I’m fuckin’ soaked to the skin.”

         “Who killed your friend Viseth?”

         “I wasn’t there, how should I know?”

         “Look, this is just between us. Viseth is dead, and I have no problem with that. If Huon did it, maybe I want to thank him.” Sam reached into his wallet and pulled out a ten--all he had left--and offered it to Vanney.

         Vanney looked at the rumpled bill with contempt, but snatched it from Sam anyway. “This doesn’t buy you anything,” he said.

         “Understood,” Sam said. “It’s for dry cigarettes. But if you help me now, I’ll make it worth your while.”

         “You mean if I’m caught someplace I don’t belong--”

         “Then I won’t shoot you. If I see a little help here, I’ll put in a good word. Very quietly, so they don’t know it on the street.”

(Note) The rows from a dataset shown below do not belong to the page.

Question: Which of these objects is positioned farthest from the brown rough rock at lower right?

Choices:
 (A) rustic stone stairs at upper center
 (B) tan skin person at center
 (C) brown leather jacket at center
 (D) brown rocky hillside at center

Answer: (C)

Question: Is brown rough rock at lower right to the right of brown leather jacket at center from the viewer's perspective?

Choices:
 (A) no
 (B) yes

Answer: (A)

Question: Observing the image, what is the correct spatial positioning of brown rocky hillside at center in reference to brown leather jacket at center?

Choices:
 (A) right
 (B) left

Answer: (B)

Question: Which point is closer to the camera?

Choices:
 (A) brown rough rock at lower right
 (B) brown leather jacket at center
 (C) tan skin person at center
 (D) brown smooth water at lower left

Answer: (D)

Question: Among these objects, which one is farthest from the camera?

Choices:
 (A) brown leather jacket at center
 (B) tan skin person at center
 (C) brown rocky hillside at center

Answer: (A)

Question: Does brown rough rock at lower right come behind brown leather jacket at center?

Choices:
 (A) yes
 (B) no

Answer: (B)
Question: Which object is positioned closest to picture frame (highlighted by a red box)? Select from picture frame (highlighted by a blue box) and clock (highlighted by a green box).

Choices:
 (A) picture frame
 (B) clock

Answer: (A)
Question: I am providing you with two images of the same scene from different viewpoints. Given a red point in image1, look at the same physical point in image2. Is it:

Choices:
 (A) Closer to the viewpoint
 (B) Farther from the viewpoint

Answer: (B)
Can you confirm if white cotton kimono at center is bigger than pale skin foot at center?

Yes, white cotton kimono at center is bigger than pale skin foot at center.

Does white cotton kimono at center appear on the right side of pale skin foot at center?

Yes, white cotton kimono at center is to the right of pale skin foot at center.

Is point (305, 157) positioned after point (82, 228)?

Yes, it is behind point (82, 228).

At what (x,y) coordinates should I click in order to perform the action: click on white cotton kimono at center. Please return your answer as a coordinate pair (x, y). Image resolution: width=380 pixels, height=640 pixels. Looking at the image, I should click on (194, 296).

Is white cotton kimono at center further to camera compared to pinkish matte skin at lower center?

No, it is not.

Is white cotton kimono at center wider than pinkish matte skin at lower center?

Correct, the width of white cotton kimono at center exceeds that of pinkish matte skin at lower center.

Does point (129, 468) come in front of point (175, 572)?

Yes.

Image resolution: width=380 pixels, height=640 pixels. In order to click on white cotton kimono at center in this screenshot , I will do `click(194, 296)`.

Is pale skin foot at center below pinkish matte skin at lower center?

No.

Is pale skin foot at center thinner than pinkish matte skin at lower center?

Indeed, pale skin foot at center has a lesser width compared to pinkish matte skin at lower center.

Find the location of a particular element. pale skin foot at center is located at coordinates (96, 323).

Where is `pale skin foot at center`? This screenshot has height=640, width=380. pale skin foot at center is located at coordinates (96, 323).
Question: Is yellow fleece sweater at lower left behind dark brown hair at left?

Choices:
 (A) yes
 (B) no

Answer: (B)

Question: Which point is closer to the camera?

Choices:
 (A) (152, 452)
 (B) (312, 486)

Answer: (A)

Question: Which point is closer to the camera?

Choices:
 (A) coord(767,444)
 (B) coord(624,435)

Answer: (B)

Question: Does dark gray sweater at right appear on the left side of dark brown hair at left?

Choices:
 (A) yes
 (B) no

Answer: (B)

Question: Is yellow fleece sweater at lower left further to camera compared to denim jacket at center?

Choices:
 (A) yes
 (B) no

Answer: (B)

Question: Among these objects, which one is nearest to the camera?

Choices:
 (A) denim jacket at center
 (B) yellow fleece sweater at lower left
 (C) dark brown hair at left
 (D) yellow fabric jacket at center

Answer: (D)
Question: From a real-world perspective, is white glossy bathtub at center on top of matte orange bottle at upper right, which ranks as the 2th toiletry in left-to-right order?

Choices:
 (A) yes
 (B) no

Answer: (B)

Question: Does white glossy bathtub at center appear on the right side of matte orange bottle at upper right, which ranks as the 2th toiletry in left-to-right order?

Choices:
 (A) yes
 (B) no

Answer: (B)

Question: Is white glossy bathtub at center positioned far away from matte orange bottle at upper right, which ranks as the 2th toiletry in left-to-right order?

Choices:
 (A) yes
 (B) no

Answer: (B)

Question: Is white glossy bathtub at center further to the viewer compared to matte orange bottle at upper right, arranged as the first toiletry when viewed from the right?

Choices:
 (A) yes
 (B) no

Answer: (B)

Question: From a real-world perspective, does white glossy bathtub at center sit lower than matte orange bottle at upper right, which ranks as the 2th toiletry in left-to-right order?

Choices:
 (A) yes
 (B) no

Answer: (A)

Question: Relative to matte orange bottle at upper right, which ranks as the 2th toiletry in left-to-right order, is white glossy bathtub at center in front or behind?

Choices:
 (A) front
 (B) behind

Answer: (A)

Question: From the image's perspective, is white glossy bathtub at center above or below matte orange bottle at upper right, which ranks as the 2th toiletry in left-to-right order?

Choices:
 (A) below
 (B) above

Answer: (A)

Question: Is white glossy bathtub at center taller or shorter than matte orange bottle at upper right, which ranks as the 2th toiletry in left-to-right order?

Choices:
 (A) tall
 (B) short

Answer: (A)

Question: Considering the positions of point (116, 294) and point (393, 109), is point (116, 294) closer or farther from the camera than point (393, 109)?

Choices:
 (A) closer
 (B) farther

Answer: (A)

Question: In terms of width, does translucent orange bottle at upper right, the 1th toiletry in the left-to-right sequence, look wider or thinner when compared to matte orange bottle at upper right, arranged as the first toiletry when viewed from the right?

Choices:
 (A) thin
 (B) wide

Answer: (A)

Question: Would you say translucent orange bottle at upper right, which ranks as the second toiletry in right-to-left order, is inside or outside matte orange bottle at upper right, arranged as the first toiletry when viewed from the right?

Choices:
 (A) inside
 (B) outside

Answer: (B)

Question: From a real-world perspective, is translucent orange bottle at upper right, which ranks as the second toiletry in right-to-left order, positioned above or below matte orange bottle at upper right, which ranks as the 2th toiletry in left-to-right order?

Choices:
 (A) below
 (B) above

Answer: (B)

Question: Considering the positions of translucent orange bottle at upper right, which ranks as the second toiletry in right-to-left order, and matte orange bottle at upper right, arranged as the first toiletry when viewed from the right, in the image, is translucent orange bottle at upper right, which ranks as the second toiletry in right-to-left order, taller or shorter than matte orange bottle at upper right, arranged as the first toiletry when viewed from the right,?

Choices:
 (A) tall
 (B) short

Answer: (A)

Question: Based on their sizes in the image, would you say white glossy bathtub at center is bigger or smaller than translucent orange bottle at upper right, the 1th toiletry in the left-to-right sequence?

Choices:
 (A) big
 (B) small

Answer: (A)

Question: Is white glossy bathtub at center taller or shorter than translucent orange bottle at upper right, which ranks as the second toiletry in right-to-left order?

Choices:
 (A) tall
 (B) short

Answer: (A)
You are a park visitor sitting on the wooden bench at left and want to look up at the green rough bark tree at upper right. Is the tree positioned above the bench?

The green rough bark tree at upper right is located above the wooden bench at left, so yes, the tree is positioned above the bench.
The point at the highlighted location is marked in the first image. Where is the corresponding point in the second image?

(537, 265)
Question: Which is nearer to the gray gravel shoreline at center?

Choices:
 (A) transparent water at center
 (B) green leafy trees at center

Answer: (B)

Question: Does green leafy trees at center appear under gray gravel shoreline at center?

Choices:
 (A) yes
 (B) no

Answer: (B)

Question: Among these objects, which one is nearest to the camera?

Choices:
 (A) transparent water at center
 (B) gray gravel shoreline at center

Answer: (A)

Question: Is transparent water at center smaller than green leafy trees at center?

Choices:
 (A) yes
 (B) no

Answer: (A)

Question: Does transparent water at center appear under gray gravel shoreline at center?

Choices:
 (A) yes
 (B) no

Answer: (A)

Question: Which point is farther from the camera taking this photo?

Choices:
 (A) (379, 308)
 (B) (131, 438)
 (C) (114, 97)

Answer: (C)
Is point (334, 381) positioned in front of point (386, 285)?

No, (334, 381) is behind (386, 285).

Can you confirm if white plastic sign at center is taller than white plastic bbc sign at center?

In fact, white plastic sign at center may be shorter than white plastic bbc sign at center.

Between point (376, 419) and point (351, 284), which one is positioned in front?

         “Viseth wasn’t my friend.”

         “Wasn’t
mine
, either. Who did us the favor?”

         “I don’t know his name.”

         “Describe him, then.”

         Vanney looked as though Sam had asked him to recite Shakespeare. “A regular Cambodian,” he said.

        
“How old?”

        
“Thirty or forty, who knows?”

        
“Taller than me, or not?”

         “I’m not sure. Taller?”

         Sam was getting annoyed. He was fighting off sleep, and this Battboy was going to make him work for every detail. Sam heard himself asking about scars, distinguishing features, clothes, quirks, but the damn kid didn’t seem to remember much. It was time to give it up for the night. All he wanted now was to go home and go to sleep.